[Try it]
Write out nothing except the lines of the entries below, from the first through the one containing "Vororchester", exactly and without pictures.

Segment Start: Supplied data

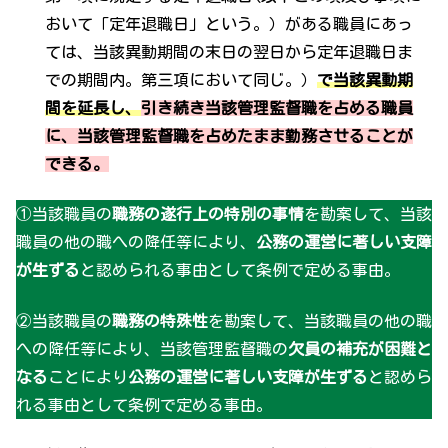
おいて「定年退職日」という。）がある職員にあっ
ては、当該異動期間の末日の翌日から定年退職日ま
での期間内。第三項において同じ。）
で当該異動期
間を延長し、
引き続き当該管理監督職を占める職員
に、当該管理監督職を占めたまま勤務させることが
できる。
①当該職員の
職務の遂行上の特別の事情
を勘案して、当該
職員の他の職への降任等により、
公務の運営に著しい支障
が生ずる
と認められる事由として条例で定める事由。
②当該職員の
職務の特殊性
を勘案して、当該職員の他の職
への降任等により、当該管理監督職の
欠員の補充が困難と
なる
ことにより
公務の運営に著しい支障が生ずる
と認めら
れる事由として条例で定める事由。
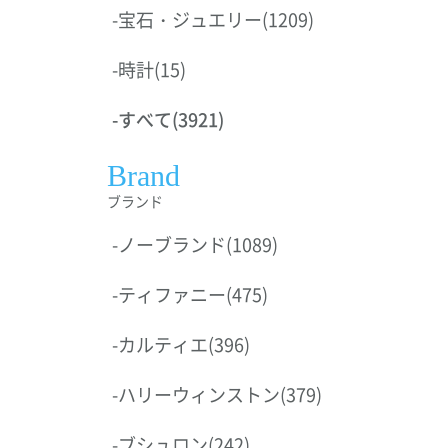
-
宝石・ジュエリー
(1209)
-
時計
(15)
-
すべて
(3921)
Brand
ブランド
-
ノーブランド
(1089)
-
ティファニー
(475)
-
カルティエ
(396)
-
ハリーウィンストン
(379)
-
ブシュロン
(242)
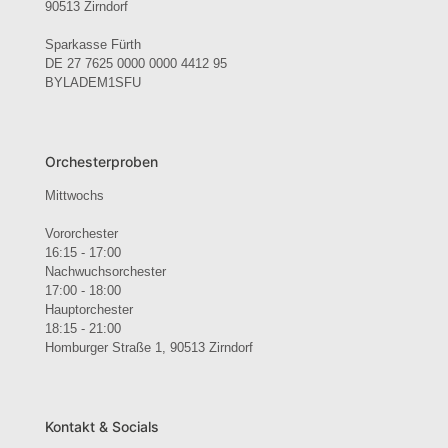
90513 Zirndorf
Sparkasse Fürth
DE 27 7625 0000 0000 4412 95
BYLADEM1SFU
Orchesterproben
Mittwochs
Vororchester
16:15 - 17:00
Nachwuchsorchester
17:00 - 18:00
Hauptorchester
18:15 - 21:00
Homburger Straße 1, 90513 Zirndorf
Kontakt & Socials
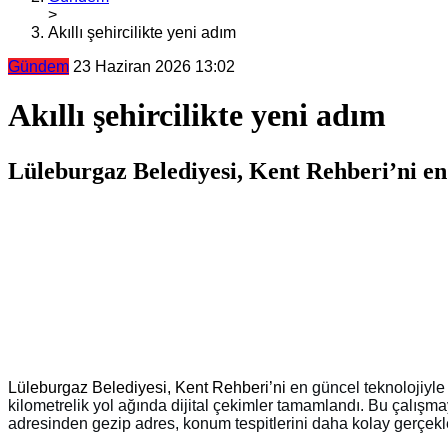
>
Akıllı şehircilikte yeni adım
Gündem
23 Haziran 2026 13:02
Akıllı şehircilikte yeni adım
Lüleburgaz Belediyesi, Kent Rehberi’ni en 
Lüleburgaz Belediyesi, Kent Rehberi’ni
en güncel teknolojiyle
kilometrelik yol ağında dijital çekimler tamamlandı. Bu çalışm
adresinden gezip adres, konum tespitlerini daha kolay gerçekle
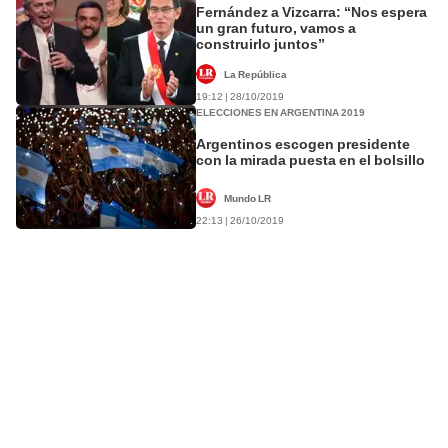
Fernández a Vizcarra: “Nos espera
un gran futuro, vamos a
construirlo juntos”
La República
19:12 | 28/10/2019
ELECCIONES EN ARGENTINA 2019
Argentinos escogen presidente
con la mirada puesta en el bolsillo
Mundo LR
22:13 | 26/10/2019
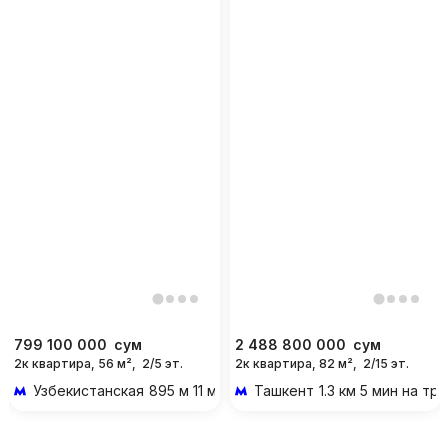
799 100 000
сум
2 488 800 000
сум
2к квартира, 56 м²,
2/5 эт.
2к квартира, 82 м²,
2/15 эт.
Узбекистанская
895 м 11 мин пешком
Ташкент
1.3 км 5 мин на т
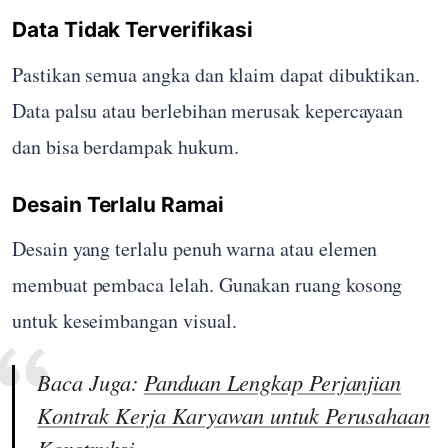
Data Tidak Terverifikasi
Pastikan semua angka dan klaim dapat dibuktikan.
Data palsu atau berlebihan merusak kepercayaan
dan bisa berdampak hukum.
Desain Terlalu Ramai
Desain yang terlalu penuh warna atau elemen
membuat pembaca lelah. Gunakan ruang kosong
untuk keseimbangan visual.
Baca Juga:
Panduan Lengkap Perjanjian
Kontrak Kerja Karyawan untuk Perusahaan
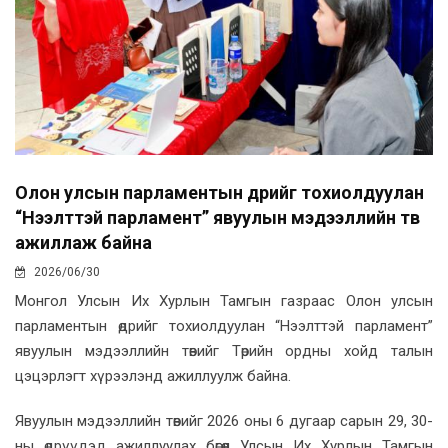
Олон улсын парламентын өдрийг тохиолдуулан
“Нээлттэй парламент” явуулын мэдээллийн төв
ажиллаж байна
2026/06/30
Монгол Улсын Их Хурлын Тамгын газраас Олон улсын
парламентын өдрийг тохиолдуулан “Нээлттэй парламент”
явуулын мэдээллийн төвийг Төрийн ордны хойд талын
цэцэрлэгт хүрээлэнд ажиллуулж байна.
Явуулын мэдээллийн төвийг 2026 оны 6 дугаар сарын 29, 30-
ны өдрүүдэд ажиллуулах бөгөөд Улсын Их Хурлын Тамгын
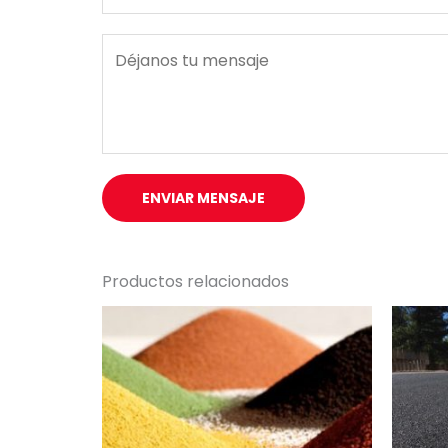
*
M
e
n
s
a
j
ENVIAR MENSAJE
e
*
Productos relacionados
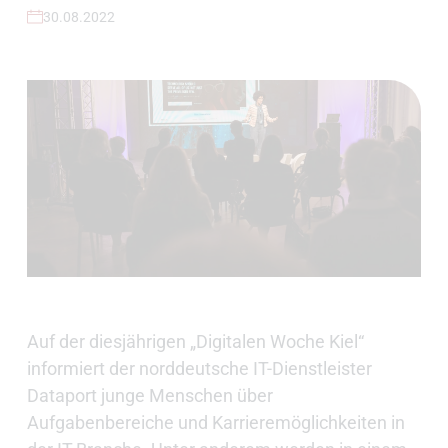
30.08.2022
Auf der diesjährigen „Digitalen Woche Kiel“
informiert der norddeutsche IT-Dienstleister
Dataport junge Menschen über
Aufgabenbereiche und Karrieremöglichkeiten in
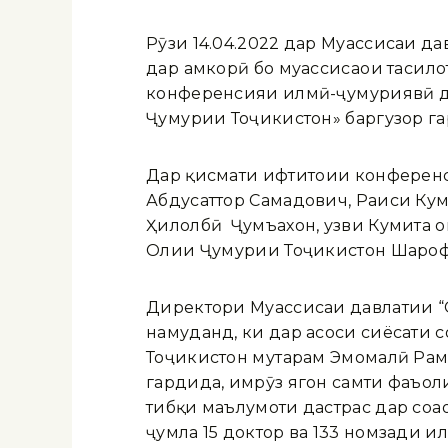
Рӯзи 14.04.2022 дар Муассисаи д
дар ҳамкорӣ бо муассисаҳои таҳси
конференсияи илмӣ-ҷумҳуриявӣ да
Ҷумҳурии Тоҷикистон» баргузор г
Дар қисмати ифтитоҳии конферен
Абдусаттор Самадович, Раиси Кум
Ҳилолбӣ Ҷумъахон, узви Кумита о
Олии Ҷумҳурии Тоҷикистон Шарофз
Директори Муассисаи давлатии “
намуданд, ки дар асоси сиёсати с
Тоҷикистон муҳтарам Эмомалӣ Раҳм
гардида, имрӯз ягон самти фаъол
тибқи маълумоти дастрас дар соҳаҳ
ҷумла 15 доктор ва 133 номзади ил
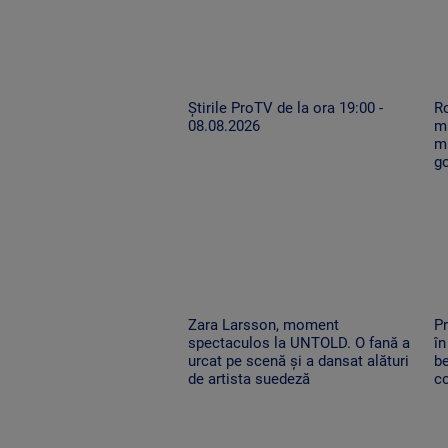
Știrile ProTV de la ora 19:00 -
Ro
08.08.2026
mu
mi
g
Zara Larsson, moment
Pr
spectaculos la UNTOLD. O fană a
în
urcat pe scenă și a dansat alături
be
de artista suedeză
co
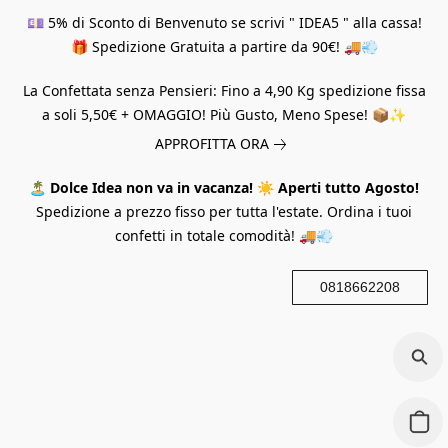
💷 5% di Sconto di Benvenuto se scrivi " IDEA5 " alla cassa!
🎁 Spedizione Gratuita a partire da 90€! 🚚💨
La Confettata senza Pensieri: Fino a 4,90 Kg spedizione fissa
a soli 5,50€ + OMAGGIO! Più Gusto, Meno Spese! 📦✨
APPROFITTA ORA
🏝️
Dolce Idea non va in vacanza!
☀️
Aperti tutto Agosto!
Spedizione a prezzo fisso per tutta l'estate. Ordina i tuoi
confetti in totale comodità! 🚚💨
0818662208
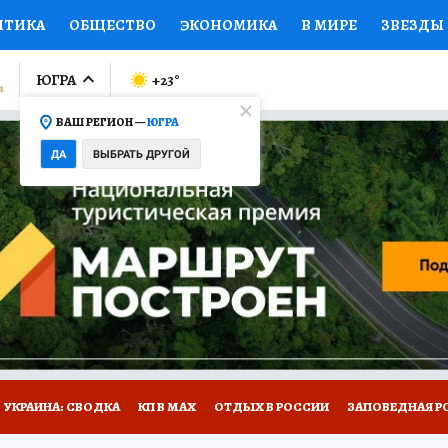
ИТИКА
ОБЩЕСТВО
ЭКОНОМИКА
В МИРЕ
ЗВЕЗДЫ
ЛУМНИСТЫ
ПРОИСШЕСТВИЯ
НАЦИОНАЛЬНЫЕ ПРОЕК
ЮГРА
+23
°
ВАШ РЕГИОН —
ЮГРА
Ы
ОТКРЫВАЕМ МИР
Я ЗНАЮ
СЕМЬЯ
ЖЕНСКИЕ СЕ
ДА
ВЫБРАТЬ ДРУГОЙ
ПРОМОКОДЫ
СЕРИАЛЫ
СПЕЦПРОЕКТЫ
ДЕФИЦИТ
ВИЗОР
КОЛЛЕКЦИИ
КОНКУРСЫ
РАБОТА У НАС
ГИ
НА САЙТЕ
УКРАИНА: СВОДКА
КП В МАХ
ОТДЫХ В РОССИИ
ЗАПОВЕДНАЯ Р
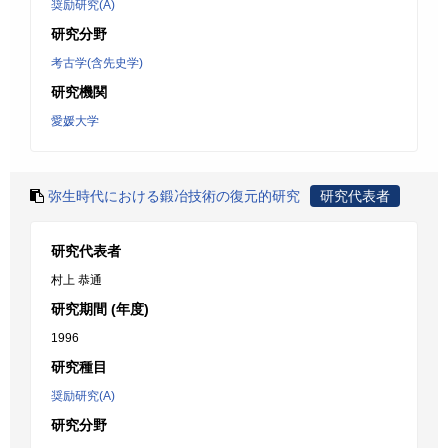
奨励研究(A)
研究分野
考古学(含先史学)
研究機関
愛媛大学
弥生時代における鍛冶技術の復元的研究
研究代表者
研究代表者
村上 恭通
研究期間 (年度)
1996
研究種目
奨励研究(A)
研究分野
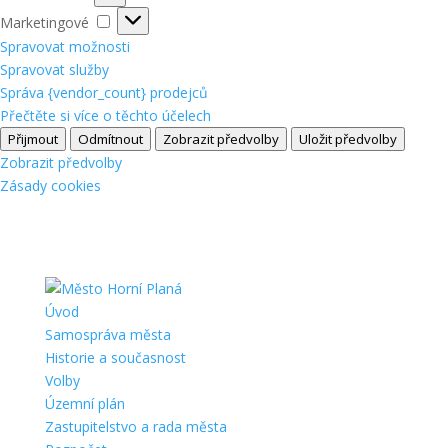
Marketingové
Marketingové
Spravovat možnosti
Spravovat služby
Správa {vendor_count} prodejců
Přečtěte si více o těchto účelech
Přijmout
Odmítnout
Zobrazit předvolby
Uložit předvolby
Zobrazit předvolby
Zásady cookies
Úvod
Samospráva města
Historie a současnost
Volby
Územní plán
Zastupitelstvo a rada města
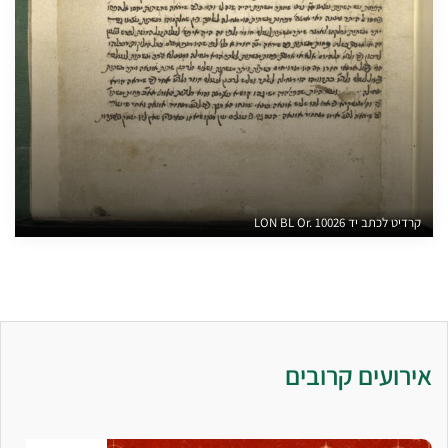
קרדיט לכתב יד LON BL Or. 10026
אירועים קרובים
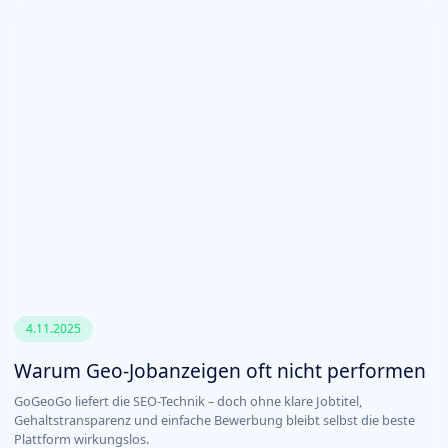
4.11.2025
Warum Geo-Jobanzeigen oft nicht performen
GoGeoGo liefert die SEO-Technik – doch ohne klare Jobtitel,
Gehaltstransparenz und einfache Bewerbung bleibt selbst die beste
Plattform wirkungslos.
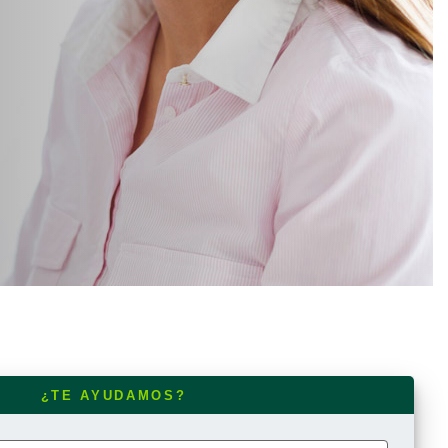
quidez:
¿TE AYUDAMOS?
illa.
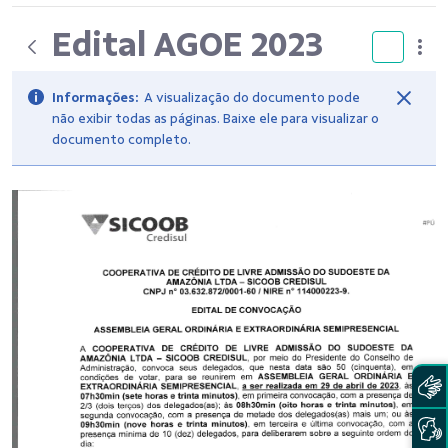
Edital AGOE 2023
Informações:
A visualização do documento pode
não exibir todas as páginas. Baixe ele para visualizar o
documento completo.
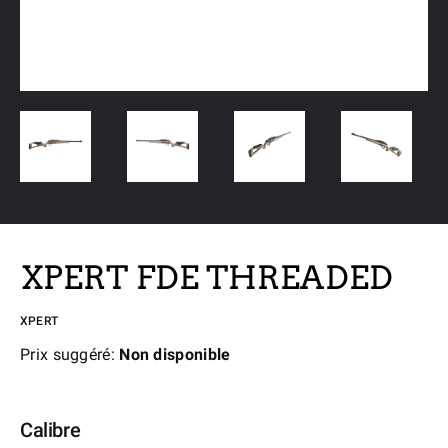
XPERT FDE THREADED
XPERT
Prix suggéré:
Non disponible
Calibre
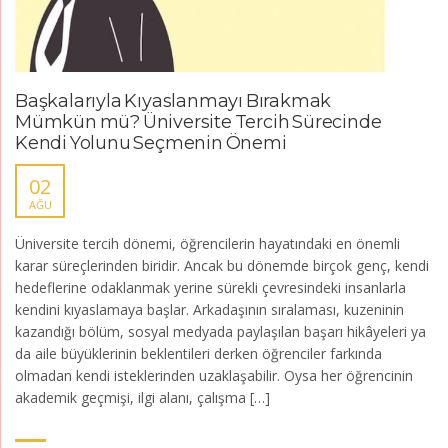
Başkalarıyla Kıyaslanmayı Bırakmak
Mümkün mü? Üniversite Tercih Sürecinde
Kendi Yolunu Seçmenin Önemi
02
AĞU
Üniversite tercih dönemi, öğrencilerin hayatındaki en önemli
karar süreçlerinden biridir. Ancak bu dönemde birçok genç, kendi
hedeflerine odaklanmak yerine sürekli çevresindeki insanlarla
kendini kıyaslamaya başlar. Arkadaşının sıralaması, kuzeninin
kazandığı bölüm, sosyal medyada paylaşılan başarı hikâyeleri ya
da aile büyüklerinin beklentileri derken öğrenciler farkında
olmadan kendi isteklerinden uzaklaşabilir. Oysa her öğrencinin
akademik geçmişi, ilgi alanı, çalışma […]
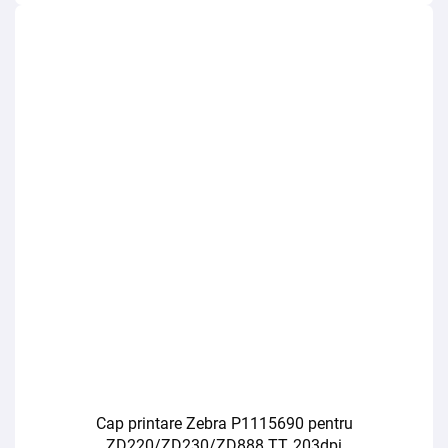
Cap printare Zebra P1115690 pentru
ZD220/ZD230/ZD888 TT, 203dpi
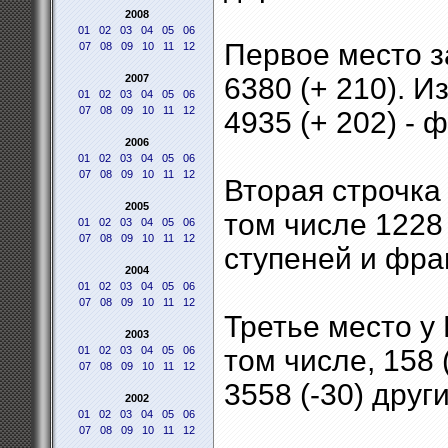
2008
01
02
03
04
05
06
Первое место з
07
08
09
10
11
12
2007
6380 (+ 210). Из
01
02
03
04
05
06
07
08
09
10
11
12
4935 (+ 202) - 
2006
01
02
03
04
05
06
07
08
09
10
11
12
Вторая строчка 
2005
том числе 1228 
01
02
03
04
05
06
07
08
09
10
11
12
ступеней и фра
2004
01
02
03
04
05
06
07
08
09
10
11
12
Третье место у 
2003
01
02
03
04
05
06
том числе, 158 
07
08
09
10
11
12
3558 (-30) друг
2002
01
02
03
04
05
06
07
08
09
10
11
12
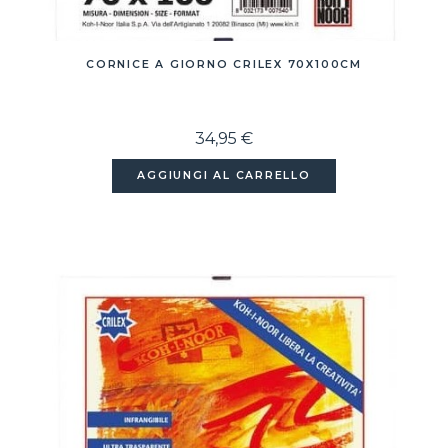
CORNICE A GIORNO CRILEX 70X100CM
34,95 €
AGGIUNGI AL CARRELLO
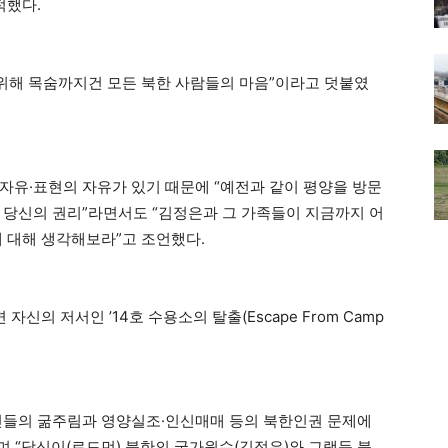
적했다.
 위해 목숨까지건 모든 북한 사람들의 마음”이라고 덧붙였
자유·표현의 자유가 있기 때문에 “예전과 같이 평양을 방문
 당신의 권리”라면서도 “김정은과 그 가족들이 지금까지 어
에 대해 생각해보라”고 조언했다.
신의 저서인 ’14호 수용소의 탈출(Escape From Camp
민들의 굶주림과 영양실조·인신매매 등의 북한인권 문제에
며 “당신이(로드먼) 북한의 국가원수(김정은)와 그랬듯 북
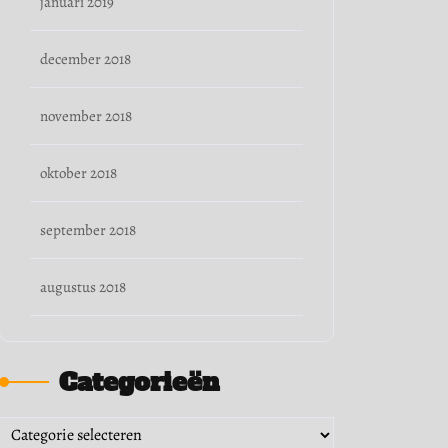
januari 2019
december 2018
november 2018
oktober 2018
september 2018
augustus 2018
Categorieën
Categorieën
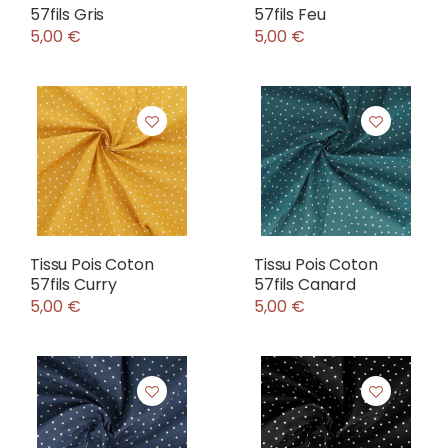
57fils Gris
57fils Feu
5,00 €
5,00 €
Tissu Pois Coton
Tissu Pois Coton
57fils Curry
57fils Canard
5,00 €
5,00 €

Segment End: Supplied data

[Solution to the problem]
おいて「定年退職日」という。）がある職員にあっ
ては、当該異動期間の末日の翌日から定年退職日ま
での期間内。第三項において同じ。）
で当該異動期
間を延長し、
引き続き当該管理監督職を占める職員
に、当該管理監督職を占めたまま勤務させることが
できる。
①当該職員の
職務の遂行上の特別の事情
を勘案して、当該
職員の他の職への降任等により、
公務の運営に著しい支障
が生ずる
と認められる事由として条例で定める事由。
②当該職員の
職務の特殊性
を勘案して、当該職員の他の職
への降任等により、当該管理監督職の
欠員の補充が困難と
なる
ことにより
公務の運営に著しい支障が生ずる
と認めら
れる事由として条例で定める事由。
-
宝石・ジュエリー
(1209)
-
時計
(15)
-
すべて
(3921)
Brand
ブランド
-
ノーブランド
(1089)
-
ティファニー
(475)
-
カルティエ
(396)
-
ハリーウィンストン
(379)
-
ブシュロン
(242)
90513 Zirndorf
Sparkasse Fürth
DE 27 7625 0000 0000 4412 95
BYLADEM1SFU
Orchesterproben
Mittwochs
Vororchester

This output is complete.